Exercise brief: In the records below, the line with "25,221 L 25,243" opens the range and the line with "755,1100 L 778,1101" closes it; print that range exactly and nothing else.

*** The data Section Begins ***

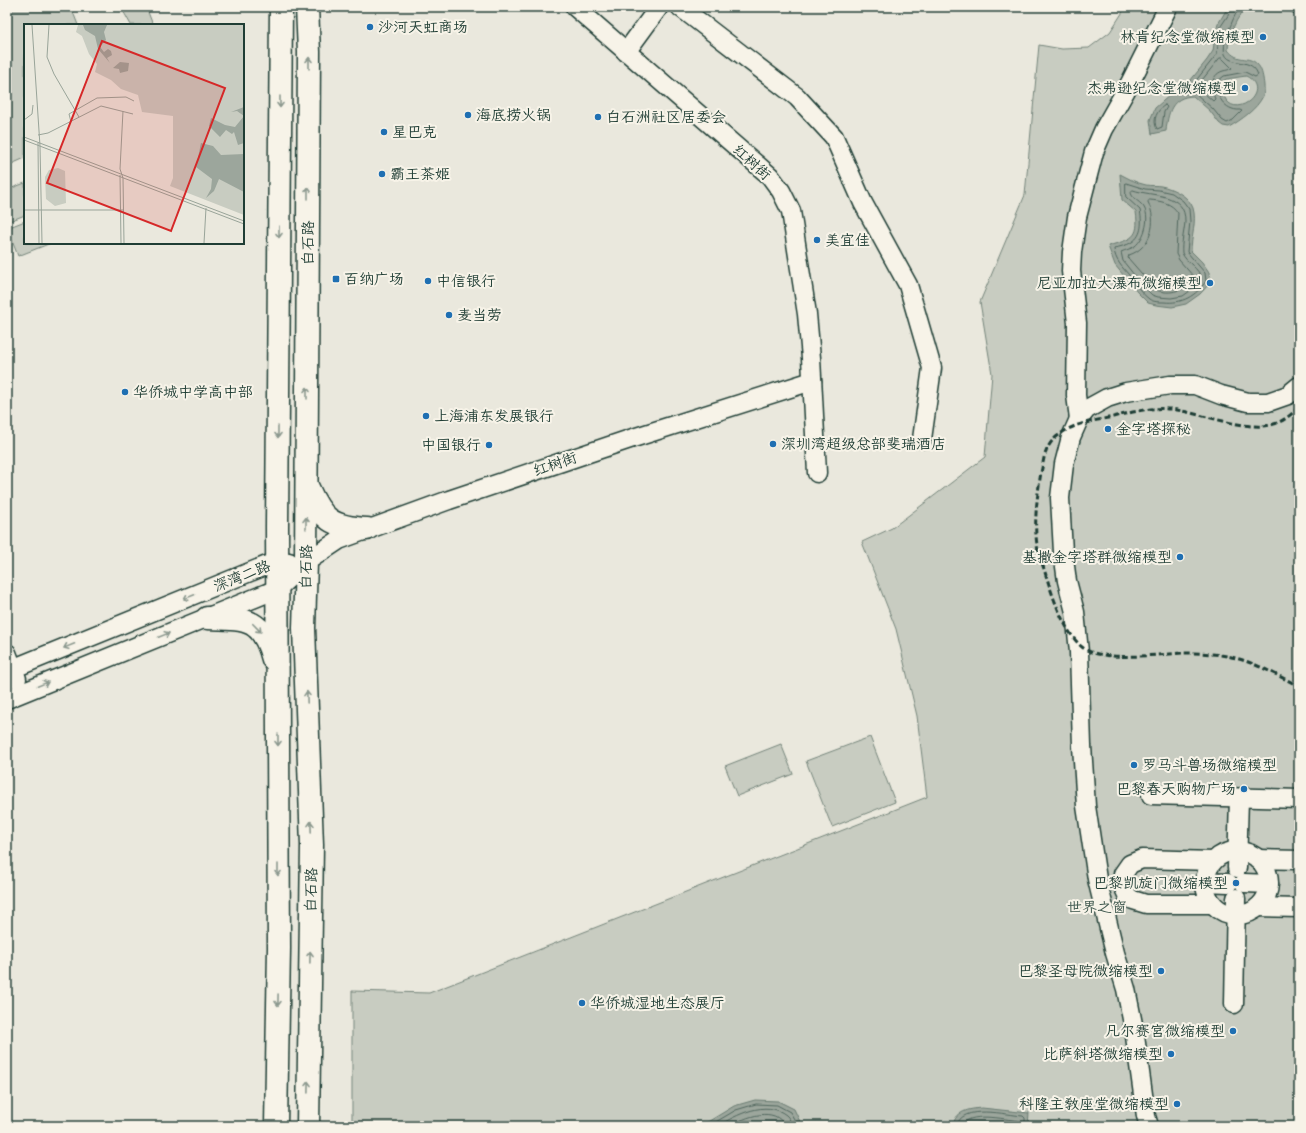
<svg xmlns="http://www.w3.org/2000/svg" width="1306" height="1133" font-family="'Gochi Hand','LXGW WenKai TC',sans-serif">
	<style>
		.green { fill: #c8ccc1; stroke: #74847a }
		.water { fill: #9ca69c; stroke: #6a7c72; fill-rule: evenodd }
		.lines { fill: none; stroke-linecap: round; stroke-linejoin: round }
		.shore { stroke: #51675e; stroke-width: 1 }
		.minor-casing { stroke: #1f3d34; stroke-width: 21 }
		.major-casing { stroke: #1f3d34; stroke-width: 25 }
		.minor { stroke: #f7f3e8; stroke-width: 18 }
		.major { stroke: #f7f3e8; stroke-width: 22 }
		.rail { stroke: #1f3d34; stroke-width: 3; stroke-dasharray: 6 3; stroke-linecap: butt }
		.oneway { stroke: #8b988e }
		.poi-dot { fill: #1f6fb2; stroke: #f7f3e8; stroke-width: 1.5 }
		.labels { text-anchor: middle; stroke-width: 4; stroke-linejoin: round; paint-order: stroke }
		.poi-label { font-size: 15px; fill: #1f3d34; stroke: #f7f3e8; text-anchor: start }
		.street-label { font-size: 15px; fill: #1f3d34; stroke: #f7f3e8 }
		.park-label { font-size: 15px; fill: #415a50; stroke: #f7f3e8 }
		.inset-road { fill: none; stroke: #99a499; stroke-width: 1 }
		.view { fill: #d62828; fill-opacity: 0.15; stroke: #d62828; stroke-width: 2 }
		.inset-edge { fill: none; stroke: #1f3d34; stroke-width: 2 }
	</style>
	<rect width="100%" height="100%" fill="#eae8dd"/>
	<filter id="ink" filterUnits="userSpaceOnUse"><feTurbulence type="fractalNoise" baseFrequency=".025" numOctaves="2"/><feDisplacementMap in="SourceGraphic" scale="8" xChannelSelector="R" yChannelSelector="G"/><feConvolveMatrix kernelMatrix="1 2 1 2 8 2 1 2 1" color-interpolation-filters="sRGB"/></filter>
	<g filter="url(#ink)">
		<g class="green">
			<path d="M 7,7 L 71,7 L 78,25 L 25,25 L 25,158 L 7,166 Z"/>
			<path d="M 121,7 L 146,7 L 153,25 L 131,25 Z"/>
			<path d="M 1126,7 L 1299,7 L 1299,1126 L 352,1126 L 352,991 L 429,993 L 927,797 L 917,716 L 896,629 L 862,542 L 892,528 L 985,457 L 992,374 L 980,302 L 1025,195 L 1039,45 L 1062,49 L 1089,48 L 1110,32 Z"/>
			<path d="M 25,183 L 25,215 L 7,222 L 7,190 Z"/>
			<path d="M 25,221 L 25,243 L 51,243 L 18,256 L 7,228 Z"/>
			<path d="M 870,737 L 895,802 L 832,827 L 806,761 Z"/>
			<path d="M 781,744 L 793,774 L 737,796 L 725,766 Z"/>
		</g>
		<g class="water">
			<path d="M 1228,7 L 1248,7 C 1237,14 1228,37 1228,50 C 1238,63 1248,55 1257,64 C 1261,68 1262,73 1263,78 C 1264,84 1265,91 1263,96 C 1257,109 1241,120 1229,127 L 1223,126 L 1219,123 L 1210,111 L 1193,96 C 1171,97 1168,113 1166,131 L 1152,134 L 1150,120 L 1155,108 L 1178,88 L 1190,81 L 1207,60 L 1213,51 L 1215,35 L 1218,24 ZM 1246,76 C 1273,90 1236,120 1225,98 C 1222,92 1221,89 1221,83 L 1226,79 Z"/>
			<path d="M 1283,7 L 1293,7 L 1299,10 L 1299,17 Z"/>
			<path d="M 1120,174 C 1128,178 1136,183 1146,185 C 1151,186 1156,185 1161,186 C 1172,188 1189,196 1193,208 C 1197,221 1191,238 1191,251 L 1202,262 L 1209,272 L 1210,283 L 1200,294 L 1186,304 L 1172,307 L 1156,305 L 1148,303 L 1137,292 L 1115,265 L 1108,246 C 1131,239 1140,239 1136,212 L 1122,200 Z"/>
			<path d="M 755,1100 L 778,1101 L 794,1109 L 802,1126 L 701,1126 L 734,1106 Z"/>
			<path d="M 982,1108 L 1029,1113 L 1028,1126 L 953,1126 C 955,1111 969,1109 982,1108 Z"/>
		</g>
		<g class="lines">
			<g class="shore">
				<path d="M 1232,7 L 1231,11 L 1221,26 L 1219,35 L 1217,54 L 1194,83 L 1184,91 L 1185,93 L 1195,93 L 1213,109 L 1222,120 L 1227,123 L 1233,120 L 1242,111 L 1240,110 C 1225,111 1214,95 1218,81 L 1224,76 L 1245,72 L 1255,77 L 1258,75 C 1251,51 1212,76 1228,32 C 1232,23 1234,14 1241,7"/>
				<path d="M 1220,58 L 1222,58 L 1232,68 C 1229,70 1227,70 1223,71 C 1210,75 1211,89 1215,99 L 1213,101 L 1197,87 Z"/>
				<path d="M 1165,105 L 1167,107 L 1164,112 L 1162,127 L 1157,129 C 1152,120 1157,110 1165,105 Z"/>
				<path d="M 1126,183 L 1145,189 L 1159,190 L 1172,193 L 1183,201 L 1189,209 L 1190,221 L 1187,252 L 1205,273 L 1206,281 C 1196,296 1182,304 1164,302 C 1159,302 1153,302 1149,299 C 1141,293 1135,283 1129,275 C 1122,267 1115,260 1114,249 C 1119,246 1127,246 1132,242 C 1143,235 1142,221 1140,210 L 1126,197 Z"/>
				<path d="M 1133,190 C 1153,197 1186,192 1185,222 C 1184,233 1181,243 1182,253 C 1186,263 1200,268 1201,279 L 1194,288 L 1183,296 L 1171,298 L 1158,297 L 1152,295 L 1143,286 L 1123,261 L 1121,252 C 1125,250 1131,249 1135,246 C 1145,238 1151,216 1143,206 C 1139,201 1131,198 1131,192 Z"/>
				<path d="M 1150,200 C 1161,201 1172,203 1178,213 L 1176,254 L 1179,260 L 1194,277 C 1186,291 1170,295 1156,290 L 1128,258 L 1129,255 C 1151,248 1158,222 1148,202 Z"/>
				<path d="M 709,1126 L 736,1110 L 756,1104 L 777,1105 L 790,1112 L 798,1126"/>
				<path d="M 718,1126 C 736,1115 766,1099 786,1115 C 789,1117 791,1123 792,1126"/>
				<path d="M 730,1126 C 745,1117 775,1105 785,1126"/>
				<path d="M 957,1126 C 960,1103 1008,1115 1023,1116 L 1025,1118 L 1025,1126"/>
				<path d="M 962,1126 C 967,1111 1005,1119 1018,1121 L 1019,1122 L 1020,1126"/>
				<path d="M 969,1126 C 979,1119 998,1125 1010,1126"/>
			</g>
			<g class="minor-casing">
				<g id="minor">
					<path d="M 575,7 L 770,176 L 781,191 L 791,211 L 807,314 L 811,358 L 817,473"/>
					<path d="M 680,7 L 797,97 L 834,137 L 863,203 L 908,285 L 932,368 L 922,439"/>
					<path d="M 626,52 L 659,7"/>
					<path d="M 1079,419 L 1076,395 L 1077,323 L 1071,271 L 1072,252 L 1077,217 L 1094,152 L 1104,129 L 1130,83 L 1168,7"/>
					<path d="M 7,653 L 17,679"/>
					<path d="M 7,671 L 277,561 L 289,562"/>
					<path d="M 7,699 L 277,589 L 306,562 L 339,540 L 449,500 L 630,439 L 812,381"/>
					<path d="M 1151,795 L 1299,799"/>
					<circle cx="1237" cy="883" r="32"/>
					<path d="M 1258,859 L 1299,860"/>
					<path d="M 1237,868 L 1239,798"/>
					<path d="M 1205,882 L 1228,883"/>
					<path d="M 1244,883 L 1269,884"/>
					<path d="M 1213,904 L 1146,904 L 1133,900 L 1128,897 L 1123,886 L 1123,874 L 1130,864 L 1142,859 L 1213,861"/>
					<path d="M 1258,907 L 1299,908"/>
					<path d="M 1234,1004 L 1236,898"/>
					<path d="M 1149,1126 L 1146,1116 L 1134,1029 L 1126,989 L 1115,953 L 1097,879 L 1086,806 L 1082,746 L 1079,652 L 1075,612 L 1067,581 L 1063,552 L 1060,498 L 1064,464 L 1071,437 L 1079,419 L 1087,409 L 1107,398 L 1126,392 L 1170,385 L 1195,385 L 1221,395 L 1248,402 L 1268,402 L 1288,395 L 1299,386"/>
				</g>
			</g>
			<g class="major-casing">
				<g id="major">
					<path d="M 307,7 L 309,52 L 306,562 L 304,628 L 312,845 L 308,1126"/>
					<path d="M 308,488 C 322,520 332,527 367,529"/>
					<path d="M 207,618 C 246,619 262,617 273,659"/>
					<path d="M 276,1126 L 279,948 L 277,527 L 281,7"/>
				</g>
			</g>
			<use href="#minor" class="minor"/>
			<use href="#major" class="major"/>
			<path class="rail" d="M 1299,407 C 1292,414 1284,421 1274,424 C 1247,433 1199,412 1170,409 C 1151,407 1132,412 1113,417 C 1094,421 1074,423 1059,435 C 1053,439 1048,445 1046,452 C 1043,458 1043,466 1041,472 C 1037,498 1033,525 1038,551 C 1048,579 1059,627 1082,647 C 1101,663 1159,654 1184,653 C 1196,653 1208,653 1220,655 C 1248,658 1274,674 1299,686"/>
		</g>
		<defs><path id="oneway-shaft" d="M-6 0H5M1.5-3L5.5 0L1.5 3" fill="none" stroke-width="1.6" stroke-linecap="round" stroke-linejoin="round"/></defs>
		<g class="oneway">
			<use href="#oneway-shaft" transform="translate(309 63) rotate(-90)"/>
			<use href="#oneway-shaft" transform="translate(280 102) rotate(90)"/>
			<use href="#oneway-shaft" transform="translate(308 193) rotate(-90)"/>
			<use href="#oneway-shaft" transform="translate(279 232) rotate(90)"/>
			<use href="#oneway-shaft" transform="translate(307 393) rotate(-90)"/>
			<use href="#oneway-shaft" transform="translate(278 432) rotate(90)"/>
			<use href="#oneway-shaft" transform="translate(306 523) rotate(-90)"/>
			<use href="#oneway-shaft" transform="translate(189 597) rotate(158)"/>
			<use href="#oneway-shaft" transform="translate(257 628) rotate(46)"/>
			<use href="#oneway-shaft" transform="translate(164 635) rotate(-22)"/>
			<use href="#oneway-shaft" transform="translate(69 646) rotate(158)"/>
			<use href="#oneway-shaft" transform="translate(43 684) rotate(-22)"/>
			<use href="#oneway-shaft" transform="translate(307 697) rotate(-92)"/>
			<use href="#oneway-shaft" transform="translate(278 740) rotate(90)"/>
			<use href="#oneway-shaft" transform="translate(311 827) rotate(-92)"/>
			<use href="#oneway-shaft" transform="translate(278 870) rotate(90)"/>
			<use href="#oneway-shaft" transform="translate(310 957) rotate(-89)"/>
			<use href="#oneway-shaft" transform="translate(278 1000) rotate(91)"/>
			<use href="#oneway-shaft" transform="translate(308 1087) rotate(-89)"/>
		</g>
	</g>
	<g class="poi-dot">
		<circle cx="370" cy="27" r="4"/>
		<circle cx="1263" cy="37" r="4"/>
		<circle cx="1245" cy="88" r="4"/>
		<circle cx="468" cy="115" r="4"/>
		<circle cx="598" cy="117" r="4"/>
		<circle cx="384" cy="132" r="4"/>
		<circle cx="382" cy="174" r="4"/>
		<circle cx="817" cy="240" r="4"/>
		<rect x="332" y="275" width="8" height="8" rx="2"/>
		<circle cx="428" cy="281" r="4"/>
		<circle cx="1210" cy="283" r="4"/>
		<circle cx="449" cy="315" r="4"/>
		<circle cx="125" cy="392" r="4"/>
		<circle cx="426" cy="416" r="4"/>
		<circle cx="1108" cy="429" r="4"/>
		<circle cx="773" cy="444" r="4"/>
		<circle cx="489" cy="445" r="4"/>
		<circle cx="1180" cy="557" r="4"/>
		<circle cx="1134" cy="765" r="4"/>
		<circle cx="1244" cy="789" r="4"/>
		<circle cx="1236" cy="883" r="4"/>
		<circle cx="1161" cy="971" r="4"/>
		<circle cx="582" cy="1003" r="4"/>
		<circle cx="1233" cy="1031" r="4"/>
		<circle cx="1171" cy="1054" r="4"/>
		<circle cx="1177" cy="1104" r="4"/>
	</g>
	<g class="labels">
		<g class="poi-label">
			<text x="378" y="32">沙河天虹商场</text>
			<text x="1255" y="42" text-anchor="end">林肯纪念堂微缩模型</text>
			<text x="1237" y="93" text-anchor="end">杰弗逊纪念堂微缩模型</text>
			<text x="476" y="120">海底捞火锅</text>
			<text x="606" y="122">白石洲社区居委会</text>
			<text x="392" y="137">星巴克</text>
			<text x="390" y="179">霸王茶姬</text>
			<text x="825" y="245">美宜佳</text>
			<text x="344" y="284">百纳广场</text>
			<text x="436" y="286">中信银行</text>
			<text x="1202" y="288" text-anchor="end">尼亚加拉大瀑布微缩模型</text>
			<text x="457" y="320">麦当劳</text>
			<text x="133" y="397">华侨城中学高中部</text>
			<text x="434" y="421">上海浦东发展银行</text>
			<text x="1116" y="434">金字塔探秘</text>
			<text x="781" y="449">深圳湾超级总部斐瑞酒店</text>
			<text x="481" y="450" text-anchor="end">中国银行</text>
			<text x="1172" y="562" text-anchor="end">基撒金字塔群微缩模型</text>
			<text x="1142" y="770">罗马斗兽场微缩模型</text>
			<text x="1236" y="794" text-anchor="end">巴黎春天购物广场</text>
			<text x="1228" y="888" text-anchor="end">巴黎凯旋门微缩模型</text>
			<text x="1153" y="976" text-anchor="end">巴黎圣母院微缩模型</text>
			<text x="590" y="1008">华侨城湿地生态展厅</text>
			<text x="1225" y="1036" text-anchor="end">凡尔赛宫微缩模型</text>
			<text x="1163" y="1059" text-anchor="end">比萨斜塔微缩模型</text>
			<text x="1169" y="1109" text-anchor="end">科隆主教座堂微缩模型</text>
		</g>
		<g class="street-label">
			<text transform="translate(752 162) rotate(42)" y="5">红树街</text>
			<text transform="translate(308 243) rotate(-90)" y="5">白石路</text>
			<text transform="translate(555 464) rotate(-19)" y="5">红树街</text>
			<text transform="translate(306 567) rotate(-89)" y="5">白石路</text>
			<text transform="translate(242 576) rotate(-22)" y="5">深湾二路</text>
			<text transform="translate(311 890) rotate(-89)" y="5">白石路</text>
		</g>
		<g class="park-label">
			<text x="1097" y="912">世界之窗</text>
		</g>
	</g>
	<g transform="translate(24 24)">
		<rect width="220" height="220" fill="#eae8dd"/>
		<path d="M 54,1 L 220,1 L 220,191 L 146,162 L 149,154 L 149,92 L 118,88 L 114,71 L 97,65 L 87,56 L 71,48 L 73,40 L 65,30 L 58,12 L 52,8 ZM 34,144 L 41,147 L 42,179 L 31,182 L 22,175 L 21,153 L 25,146 Z" fill="#c8ccc1"/>
		<path d="M 59,1 L 83,1 L 80,8 L 82,16 L 76,23 L 80,28 L 84,25 L 87,27 L 88,31 L 83,34 L 86,39 L 74,25 L 71,12 L 61,6 ZM 96,38 L 105,39 L 104,47 L 96,49 L 95,45 L 89,44 ZM 220,83 L 220,119 L 214,121 L 210,108 L 208,110 L 202,106 L 196,113 L 185,102 L 187,94 L 201,101 L 211,103 L 220,92 L 213,87 L 207,88 ZM 177,119 L 189,122 L 197,131 L 220,130 L 220,168 L 195,155 L 190,167 L 182,174 L 187,165 L 188,155 L 172,143 Z" fill="#9ca69c"/>
		<path class="inset-road" d="M 8,1 L 16,122 L 18,219M 25,1 L 23,33 L 30,50 L 55,93M 99,87 L 96,145 L 99,154 L 100,219M 0,96 L 8,90 L 9,81M 47,98 L 45,90 L 73,74 L 102,73 L 110,77M 14,111 L 24,109 L 77,82 L 109,90M 0,113 L 220,197M 0,116 L 220,200M 14,119 L 15,219M 96,151 L 97,219M 0,186 L 100,186M 180,219 L 182,184"/>
		<path class="view" d="M 78,17 L 201,64 L 147,207 L 23,159 Z"/>
		<rect width="220" height="220" class="inset-edge"/>
	</g>
	<rect width="1306" height="1133" fill="none" stroke="#f7f3e8" stroke-width="24"/>
	<rect x="12" y="12" width="1282" height="1109" fill="none" stroke="#1f3d34" stroke-width="1.5" filter="url(#ink)"/>
</svg>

*** The data Section Ends ***

Answer box:
			<path d="M 25,221 L 25,243 L 51,243 L 18,256 L 7,228 Z"/>
			<path d="M 870,737 L 895,802 L 832,827 L 806,761 Z"/>
			<path d="M 781,744 L 793,774 L 737,796 L 725,766 Z"/>
		</g>
		<g class="water">
			<path d="M 1228,7 L 1248,7 C 1237,14 1228,37 1228,50 C 1238,63 1248,55 1257,64 C 1261,68 1262,73 1263,78 C 1264,84 1265,91 1263,96 C 1257,109 1241,120 1229,127 L 1223,126 L 1219,123 L 1210,111 L 1193,96 C 1171,97 1168,113 1166,131 L 1152,134 L 1150,120 L 1155,108 L 1178,88 L 1190,81 L 1207,60 L 1213,51 L 1215,35 L 1218,24 ZM 1246,76 C 1273,90 1236,120 1225,98 C 1222,92 1221,89 1221,83 L 1226,79 Z"/>
			<path d="M 1283,7 L 1293,7 L 1299,10 L 1299,17 Z"/>
			<path d="M 1120,174 C 1128,178 1136,183 1146,185 C 1151,186 1156,185 1161,186 C 1172,188 1189,196 1193,208 C 1197,221 1191,238 1191,251 L 1202,262 L 1209,272 L 1210,283 L 1200,294 L 1186,304 L 1172,307 L 1156,305 L 1148,303 L 1137,292 L 1115,265 L 1108,246 C 1131,239 1140,239 1136,212 L 1122,200 Z"/>
			<path d="M 755,1100 L 778,1101 L 794,1109 L 802,1126 L 701,1126 L 734,1106 Z"/>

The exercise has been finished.